About a year ago the Republican-controlled North Carolina General Assembly redrew the congressional district map after the courts ruled that two existing districts were impermissible racial gerrymanders.
At that time I wrote that the new map was both more racially fair and more politically competitive. The logic is that by unpacking black voters — who reliably favor Democratic candidates — the adjacent Republican-leaning districts would become more competitive.
In a purely technical sense, my analysis was correct. But in actuality, rebalancing barely put a dent in the Republican advantage. The most competitive 2016 congressional race, in the 13th District, saw Republican Ted Budd defeat Democrat Bruce Davis by 12.2 points — a slight improvement over the 14.6-point gap in the old 13th District race in 2014. The Republican mapmakers declared their intention to draw a map that would ensure a 10-3 majority in the delegation, and that’s exactly what the 2016 election delivered.
Progressive people concentrated in North Carolina’s cities might conclude from that split that they are grossly outnumbered, but of course we know that our state is closely divided.
An analysis last month by the nonprofit advocacy group Common Cause North Carolina found by averaging votes in the races for president, US Senate, governor, lieutenant governor and Council of State offices that voter preference broke down as 51 percent in favor of Republican candidates and 48 percent in support of Democratic candidates. Yet Republicans won 77 percent of the US House seats, 72 percent of state Senate seats and 75 percent of state House seats. Common Cause categorized only 12 out of 120 state House races as competitive — that is, won by a margin of less than 10 percent — while only four out of 50 state Senate races were competitive. What that means is that only 10 percent of state House voters, 8 percent of state Senate voters, and no US House voters really had a choice in selecting a candidate.
A recent report by the University of Sydney-based Electoral Integrity Project placed North Carolina in the bottom third of the 50 states and Washington DC on its Perceptions of Electoral Integrity index with a dismal score of 58 out of 100. Compared with a global index released about six months earlier, that places North Carolina just below India and Colombia, and slightly better than Ghana, Moldova and Mexico. The global experts who performed the recent state elections review evaluated a number of areas, including electoral procedures, voter registration, media coverage, campaign finance and vote count. North Carolina bombed in district boundaries, with a score of 7 — the absolute lowest in the country, with Wisconsin (8), Ohio (10) and Pennsylvania (11) closely trailing.
Let’s take a hard look at this: If only one in 10 North Carolina voters holds a choice in selecting their state House representative and only one in eight have a say over who represents them in the state Senate, that’s not democracy. State legislators who are virtually guaranteed re-election have little incentive to listen to their constituents. It should come as little surprise that state lawmakers have displayed such indifference to the popular outrage over bills like HB 2 and the recent special session called to rip power away from the new Democratic governor. Gerrymandering has perverted the political process so that state lawmakers no longer serve the people, but instead use the levers of government to accumulate greater concentrations of power.
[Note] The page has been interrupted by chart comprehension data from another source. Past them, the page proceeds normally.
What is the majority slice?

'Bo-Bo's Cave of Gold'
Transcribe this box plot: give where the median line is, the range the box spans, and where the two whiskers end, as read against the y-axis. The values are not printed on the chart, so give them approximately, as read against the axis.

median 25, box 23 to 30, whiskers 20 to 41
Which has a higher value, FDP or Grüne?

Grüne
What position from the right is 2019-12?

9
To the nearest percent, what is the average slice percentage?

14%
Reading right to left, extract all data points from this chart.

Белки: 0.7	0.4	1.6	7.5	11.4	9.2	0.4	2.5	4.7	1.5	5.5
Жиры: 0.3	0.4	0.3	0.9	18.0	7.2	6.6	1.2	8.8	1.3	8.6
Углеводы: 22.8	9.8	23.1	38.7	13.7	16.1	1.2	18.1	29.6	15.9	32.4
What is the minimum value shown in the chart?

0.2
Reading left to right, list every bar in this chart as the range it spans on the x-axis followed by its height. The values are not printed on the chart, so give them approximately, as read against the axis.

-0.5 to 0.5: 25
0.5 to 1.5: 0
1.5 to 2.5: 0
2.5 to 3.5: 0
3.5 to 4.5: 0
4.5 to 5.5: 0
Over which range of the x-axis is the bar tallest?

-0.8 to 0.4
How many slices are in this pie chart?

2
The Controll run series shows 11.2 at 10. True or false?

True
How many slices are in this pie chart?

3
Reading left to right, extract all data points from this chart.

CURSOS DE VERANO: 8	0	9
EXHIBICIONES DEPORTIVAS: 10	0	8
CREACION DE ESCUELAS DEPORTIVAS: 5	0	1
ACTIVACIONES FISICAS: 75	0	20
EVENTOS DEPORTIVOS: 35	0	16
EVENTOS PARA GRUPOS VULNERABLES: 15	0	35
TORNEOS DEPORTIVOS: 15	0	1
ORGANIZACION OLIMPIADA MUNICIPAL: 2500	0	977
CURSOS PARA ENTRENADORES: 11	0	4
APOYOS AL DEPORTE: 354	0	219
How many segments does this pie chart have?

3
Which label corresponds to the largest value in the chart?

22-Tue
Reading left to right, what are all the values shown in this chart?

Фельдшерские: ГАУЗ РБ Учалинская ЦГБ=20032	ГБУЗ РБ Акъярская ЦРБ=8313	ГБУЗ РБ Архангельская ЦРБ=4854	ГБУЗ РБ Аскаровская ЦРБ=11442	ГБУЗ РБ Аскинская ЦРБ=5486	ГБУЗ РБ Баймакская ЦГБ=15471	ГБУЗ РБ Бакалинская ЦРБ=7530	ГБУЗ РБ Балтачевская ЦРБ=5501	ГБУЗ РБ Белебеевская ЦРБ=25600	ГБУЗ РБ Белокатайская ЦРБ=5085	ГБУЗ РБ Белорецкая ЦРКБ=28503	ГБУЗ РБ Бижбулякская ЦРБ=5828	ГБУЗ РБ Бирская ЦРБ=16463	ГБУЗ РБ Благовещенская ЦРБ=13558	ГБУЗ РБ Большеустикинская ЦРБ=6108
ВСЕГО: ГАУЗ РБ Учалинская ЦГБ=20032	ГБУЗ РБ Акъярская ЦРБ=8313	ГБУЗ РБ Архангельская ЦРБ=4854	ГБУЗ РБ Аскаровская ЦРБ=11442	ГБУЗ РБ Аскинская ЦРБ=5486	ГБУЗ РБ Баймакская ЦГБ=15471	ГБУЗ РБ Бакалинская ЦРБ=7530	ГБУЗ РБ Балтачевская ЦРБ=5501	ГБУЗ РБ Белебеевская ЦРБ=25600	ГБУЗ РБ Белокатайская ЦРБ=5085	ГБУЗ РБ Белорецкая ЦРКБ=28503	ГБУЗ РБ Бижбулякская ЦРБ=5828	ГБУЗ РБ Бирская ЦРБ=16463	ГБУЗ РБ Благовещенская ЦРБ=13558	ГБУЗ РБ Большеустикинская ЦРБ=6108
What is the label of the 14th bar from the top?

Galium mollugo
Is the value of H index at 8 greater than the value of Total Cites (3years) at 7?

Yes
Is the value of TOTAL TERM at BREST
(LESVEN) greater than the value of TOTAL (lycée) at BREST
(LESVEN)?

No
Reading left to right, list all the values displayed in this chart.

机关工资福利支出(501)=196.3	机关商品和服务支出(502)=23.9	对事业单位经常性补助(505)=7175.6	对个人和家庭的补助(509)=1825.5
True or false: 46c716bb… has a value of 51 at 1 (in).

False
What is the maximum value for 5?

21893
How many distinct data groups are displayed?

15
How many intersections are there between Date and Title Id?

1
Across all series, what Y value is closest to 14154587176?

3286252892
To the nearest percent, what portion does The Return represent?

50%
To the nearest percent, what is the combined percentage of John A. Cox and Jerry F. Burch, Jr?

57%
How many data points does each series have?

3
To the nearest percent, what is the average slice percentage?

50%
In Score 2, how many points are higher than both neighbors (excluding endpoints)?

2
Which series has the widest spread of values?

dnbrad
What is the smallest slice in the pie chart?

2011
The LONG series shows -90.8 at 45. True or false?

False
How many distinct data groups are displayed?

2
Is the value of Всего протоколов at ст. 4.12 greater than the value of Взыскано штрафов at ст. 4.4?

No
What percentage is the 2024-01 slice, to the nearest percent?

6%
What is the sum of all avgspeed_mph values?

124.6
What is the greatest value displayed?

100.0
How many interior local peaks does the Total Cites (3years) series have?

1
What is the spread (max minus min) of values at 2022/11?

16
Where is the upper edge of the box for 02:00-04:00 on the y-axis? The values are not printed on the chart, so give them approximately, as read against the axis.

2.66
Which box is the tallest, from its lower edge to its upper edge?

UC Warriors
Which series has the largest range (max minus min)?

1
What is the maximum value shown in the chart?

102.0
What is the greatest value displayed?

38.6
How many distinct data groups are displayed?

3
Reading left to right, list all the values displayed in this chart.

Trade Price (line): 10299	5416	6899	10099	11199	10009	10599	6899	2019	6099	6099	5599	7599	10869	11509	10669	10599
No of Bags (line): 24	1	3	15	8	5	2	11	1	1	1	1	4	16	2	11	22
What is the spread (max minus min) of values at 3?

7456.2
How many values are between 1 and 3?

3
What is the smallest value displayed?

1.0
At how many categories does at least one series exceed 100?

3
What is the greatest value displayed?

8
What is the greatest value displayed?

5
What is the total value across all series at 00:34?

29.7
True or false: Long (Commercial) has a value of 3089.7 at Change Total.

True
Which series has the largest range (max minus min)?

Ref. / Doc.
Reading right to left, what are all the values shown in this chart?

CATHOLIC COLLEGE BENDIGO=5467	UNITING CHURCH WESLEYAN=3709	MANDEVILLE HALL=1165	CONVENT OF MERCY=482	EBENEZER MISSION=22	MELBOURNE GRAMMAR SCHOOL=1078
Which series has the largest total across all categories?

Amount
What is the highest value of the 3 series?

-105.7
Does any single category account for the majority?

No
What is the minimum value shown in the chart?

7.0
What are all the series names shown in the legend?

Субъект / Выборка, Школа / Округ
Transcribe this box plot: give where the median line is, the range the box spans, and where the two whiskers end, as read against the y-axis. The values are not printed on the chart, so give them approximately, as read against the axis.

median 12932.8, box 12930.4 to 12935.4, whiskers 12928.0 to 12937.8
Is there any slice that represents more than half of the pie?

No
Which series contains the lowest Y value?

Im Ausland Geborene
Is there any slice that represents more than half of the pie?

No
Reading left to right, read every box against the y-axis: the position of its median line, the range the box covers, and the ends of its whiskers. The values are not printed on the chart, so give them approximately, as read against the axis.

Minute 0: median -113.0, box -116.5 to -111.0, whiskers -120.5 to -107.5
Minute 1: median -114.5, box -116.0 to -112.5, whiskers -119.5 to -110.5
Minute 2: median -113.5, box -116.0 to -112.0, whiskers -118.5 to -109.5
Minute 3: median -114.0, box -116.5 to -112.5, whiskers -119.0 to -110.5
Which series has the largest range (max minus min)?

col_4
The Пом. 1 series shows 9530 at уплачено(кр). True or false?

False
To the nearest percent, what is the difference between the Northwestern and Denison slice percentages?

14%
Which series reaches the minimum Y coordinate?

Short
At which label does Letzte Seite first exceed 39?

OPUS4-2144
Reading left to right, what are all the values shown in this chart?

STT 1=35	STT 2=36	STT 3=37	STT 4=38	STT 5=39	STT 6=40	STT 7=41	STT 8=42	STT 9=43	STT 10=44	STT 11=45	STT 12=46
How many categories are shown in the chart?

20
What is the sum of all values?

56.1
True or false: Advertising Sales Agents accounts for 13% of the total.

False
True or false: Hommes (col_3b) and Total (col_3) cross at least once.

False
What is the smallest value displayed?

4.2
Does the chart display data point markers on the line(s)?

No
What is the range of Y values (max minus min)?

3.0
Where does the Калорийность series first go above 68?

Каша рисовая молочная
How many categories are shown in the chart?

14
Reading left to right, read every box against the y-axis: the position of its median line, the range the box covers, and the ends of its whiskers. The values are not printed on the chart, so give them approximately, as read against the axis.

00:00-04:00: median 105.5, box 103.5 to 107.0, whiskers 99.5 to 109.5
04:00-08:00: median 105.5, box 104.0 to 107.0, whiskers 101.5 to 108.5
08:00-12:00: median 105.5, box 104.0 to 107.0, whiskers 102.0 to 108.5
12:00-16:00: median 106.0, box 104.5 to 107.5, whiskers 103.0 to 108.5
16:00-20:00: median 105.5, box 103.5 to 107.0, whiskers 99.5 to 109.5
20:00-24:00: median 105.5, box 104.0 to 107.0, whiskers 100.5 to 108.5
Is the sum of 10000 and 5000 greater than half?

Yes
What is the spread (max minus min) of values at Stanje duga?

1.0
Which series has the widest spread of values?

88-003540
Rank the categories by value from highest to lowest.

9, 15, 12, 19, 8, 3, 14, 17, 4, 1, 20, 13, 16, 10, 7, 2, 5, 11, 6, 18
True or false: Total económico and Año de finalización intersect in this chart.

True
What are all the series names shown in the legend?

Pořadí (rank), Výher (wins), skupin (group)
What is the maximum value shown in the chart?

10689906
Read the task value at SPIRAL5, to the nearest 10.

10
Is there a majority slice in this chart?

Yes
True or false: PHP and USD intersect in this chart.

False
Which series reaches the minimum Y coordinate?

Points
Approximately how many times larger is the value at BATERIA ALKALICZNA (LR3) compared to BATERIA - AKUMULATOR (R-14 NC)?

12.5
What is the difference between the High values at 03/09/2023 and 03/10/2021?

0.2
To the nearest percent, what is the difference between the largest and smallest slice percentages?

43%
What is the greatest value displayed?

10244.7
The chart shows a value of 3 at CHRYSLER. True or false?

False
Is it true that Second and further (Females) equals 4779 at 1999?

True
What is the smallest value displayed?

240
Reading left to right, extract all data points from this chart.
It’s true that Democrats refined partisan gerrymandering to an art when they held power in Raleigh, but the 7-6 split they engineered in the congressional delegation at least indicates that the system more closely reflected the will of the voters. Republican lawmakers might be tempted to write off complaints about gerrymandering as the hypocrisy of an offender getting a proper comeuppance. But they should be careful that their arrogance doesn’t inspire an electoral revolt at the ballot box.
Tom Ross, the former president of the University of North Carolina system, has been arguing that moving to a nonpartisan redistricting system “may be one of the most important changes we can make” to save democracy.
“That sounds melodramatic to some people, but you know democracy is not a guaranteed form of government by any stretch of the imagination,” he told an overflow crowd in a 450-capacity amphitheater at UNCG on Jan. 26. “It has been resilient in the United States, and helped us bounce back from some very difficult times. We’ve had difficult times around wars, particularly the Civil War. We’ve had difficult times around the impeachment of presidents and other instances where democracy has been tested. But it has stood the test. But there’s no guarantee it always will.
“Part of what allowed it to stand the test historically is people who were willing to stand up and fight for democracy, fight for what was right,” Ross continued, prompting an eruption of applause. “And I think we’re at a point right now where our political system is so broken that if we’re not prepared to stand up for our democracy and what’s right, we could lose it.”